München: Josef Ackermanns peinliche Entgleisung

Ex-Deutsche-Bank-Chef Josef Ackermann hat im Strafprozess gegen ihn sowie vier weitere amtierende und frühere Manager der Bank für Aufsehen gesorgt. "Ich schäme mich für die Rechtsstaatlichkeit Deutschlands", sagte Ackermann in einer Verhandlungspause. Zuvor hatte die Staatsanwaltschaft 45 Minuten einen Antrag verlesen. Darauf warfen die Verteidiger den Anklägern vor, diese missbräuchten ihre Rechte. Im Prozess hat Springer-Chef Matthias Döpfner gestern ausgesagt. "Ich erinnere mich noch an ein Gespräch mit Leo Kirch", sagte Döpfner.

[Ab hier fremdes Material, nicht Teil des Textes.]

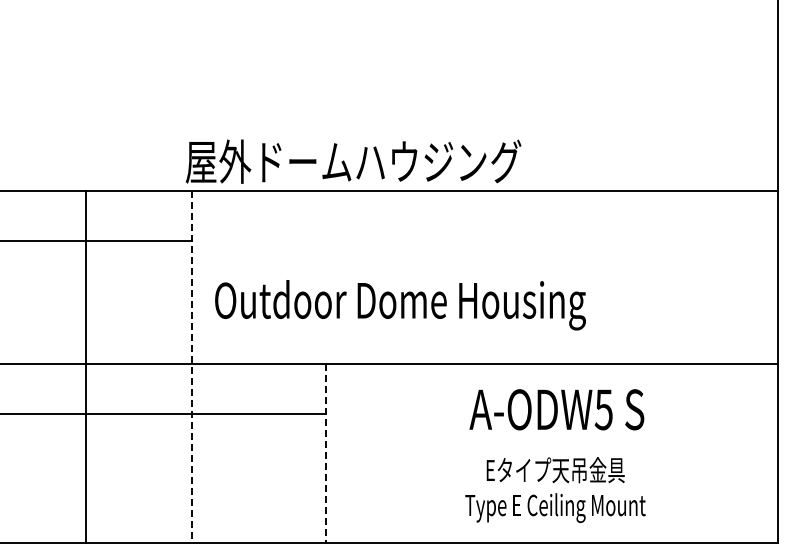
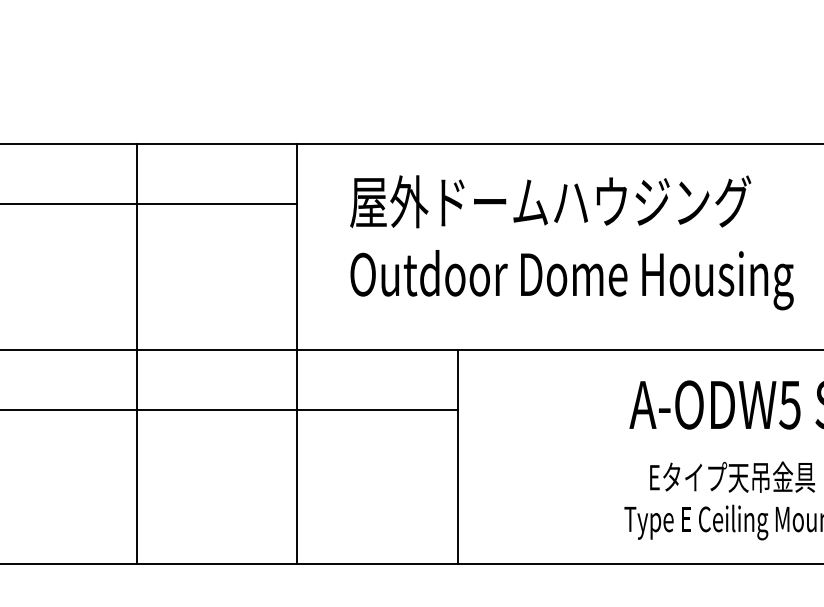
text: (353, 161) -> (550, 201), moved
text: (400, 305) -> (572, 280), moved
line: (85, 367) -> (137, 354), moved
line: (191, 367) -> (297, 354), dashed -> solid
line: (325, 453) -> (457, 457), dashed -> solid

Darin sei es um einen Vorschlag des damaligen Deutsche-Bank-Chefs Rolf Breuer gegangen, den Kirch-Konzern aufzuteilen. "Ich erinnere mich, dass Herr Kirch darüber sehr aufgebracht war und das als Anmaßung empfand", sagte Döpfner. In dem Prozess geht es darum, ob der noch amtierende Co-Chef Jürgen Fitschen, Ackermann und andere im Zivilprozess gegen Kirch gelogen haben, um die Deutsche Bank gegen Schadenersatzansprüche der Kirch-Seite abzusichern.